Like the other instalments, the games are not particularly long; a couple of weeks or so for the first play, much like the Resident Evil games, can be expected, with the time for veterans shortened substantially to within a week. The extra difficulty modes, both in riddles and action, may make the game last a little longer, especially if you leave the game a while so you cant recall the solutions to the puzzles. Thankfully, there are a number of prizes that can be obtained on the replay; several outfits can be obtained, many with references to the game and some just outrageous. There are also a number of bonus weapons, such as the unlimited submachine gun and hyper beam (a lightsaber-like weapon) that can be found. There are also several secrets to be discovered, most of which are humorously OTT; the fact that the developers do a marvellous job but don’t let it go to their heads shines through in these little touches.
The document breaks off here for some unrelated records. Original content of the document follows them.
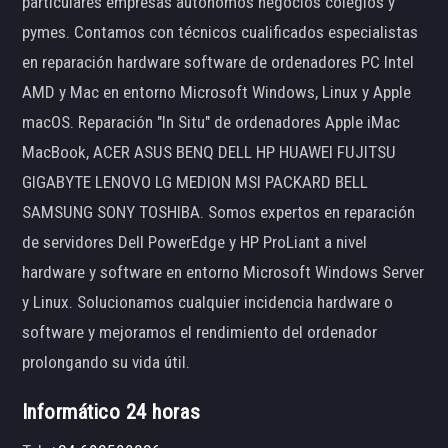
particulares empresas autónomos negocios colegios y
pymes. Contamos con técnicos cualificados especialistas
en reparación hardware software de ordenadores PC Intel
AMD y Mac en entorno Microsoft Windows, Linux y Apple
macOS. Reparación "In Situ" de ordenadores Apple iMac
MacBook, ACER ASUS BENQ DELL HP HUAWEI FUJITSU
GIGABYTE LENOVO LG MEDION MSI PACKARD BELL
SAMSUNG SONY TOSHIBA. Somos expertos en reparación
de servidores Dell PowerEdge y HP ProLiant a nivel
hardware y software en entorno Microsoft Windows Server
y Linux. Solucionamos cualquier incidencia hardware o
software y mejoramos el rendimiento del ordenador
prolongando su vida útil.
Informático 24 horas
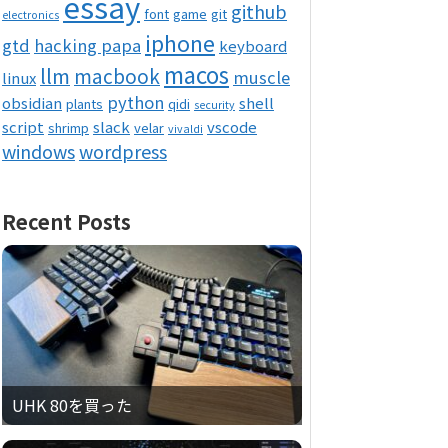
essay
github
font
game
git
electronics
iphone
gtd
hacking papa
keyboard
macos
llm
macbook
muscle
linux
python
obsidian
shell
plants
qidi
security
script
slack
vscode
shrimp
velar
vivaldi
windows
wordpress
Recent Posts
UHK 80を買った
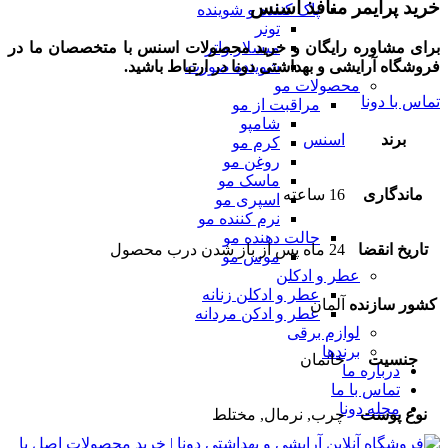
خرید پرایمر منافذ اسنس
پاک کننده و شوینده
تونر
برای مشاوره رایگان و خرید محصولات اسنس با متخصصان ما در
میسلار واتر
فروشگاه آرایشی و بهداشتی دونا در ارتباط باشید.
شوینده صورت
محصولات مو
تماس با دونا
مراقبت از مو
شامپو
برند
اسنس
کرم مو
روغن مو
ماسک مو
ماندگاری
16 ساعته
اسپری مو
نرم کننده مو
حالت دهنده مو
تاریخ انقضا
24 ماه پس از باز شدن درب محصول
موس مو
عطر و ادکلن
عطر و ادکلن زنانه
کشور سازنده
آلمان
عطر و ادکن مردانه
لوازم برقی
برندها
جنسیت
خانمان
درباره ما
تماس با ما
مجله دونا
نوع پوست
چرب, نرمال, مختلط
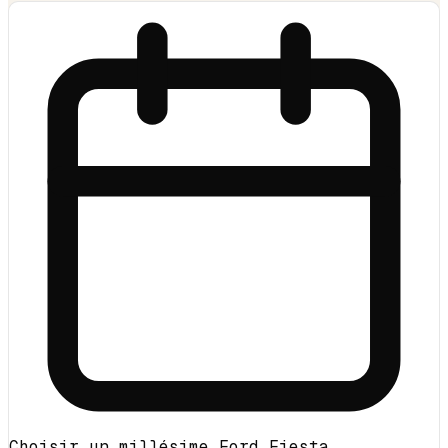
Choisir un millésime Ford Fiesta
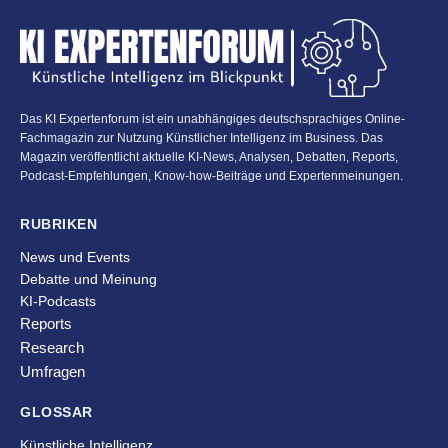
Das KI Expertenforum ist ein unabhängiges deutschsprachiges Online-
Fachmagazin zur Nutzung Künstlicher Intelligenz im Business. Das
Magazin veröffentlicht aktuelle KI-News, Analysen, Debatten, Reports,
Podcast-Empfehlungen, Know-how-Beiträge und Expertenmeinungen.
RUBRIKEN
News und Events
Debatte und Meinung
KI-Podcasts
Reports
Research
Umfragen
GLOSSAR
Künstliche Intelligenz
As well as this, some events change slightly on the replay, with the extra odd animation thrown in; also, playing the game with a SH2 save on the same memory card will make available some extra cutscenes. As if that all weren’t enough, there are also three different endings to unlock. All of this makes for a nice package, which offers some decent reasons to come back and give the game another bash.
This really is the epitome of the Silent Hill experience, and possibly of the survival horror genre as a whole; it terrifies you both by showing you the grotesque and by undermining your expectations of the normal. Konami have really done their homework, finding out exactly what will offend the human senses the most, and have exploited it here masterfully; while Resident Evil may have its scares, SH3 hits you on the psychological level and really does it better than anything else.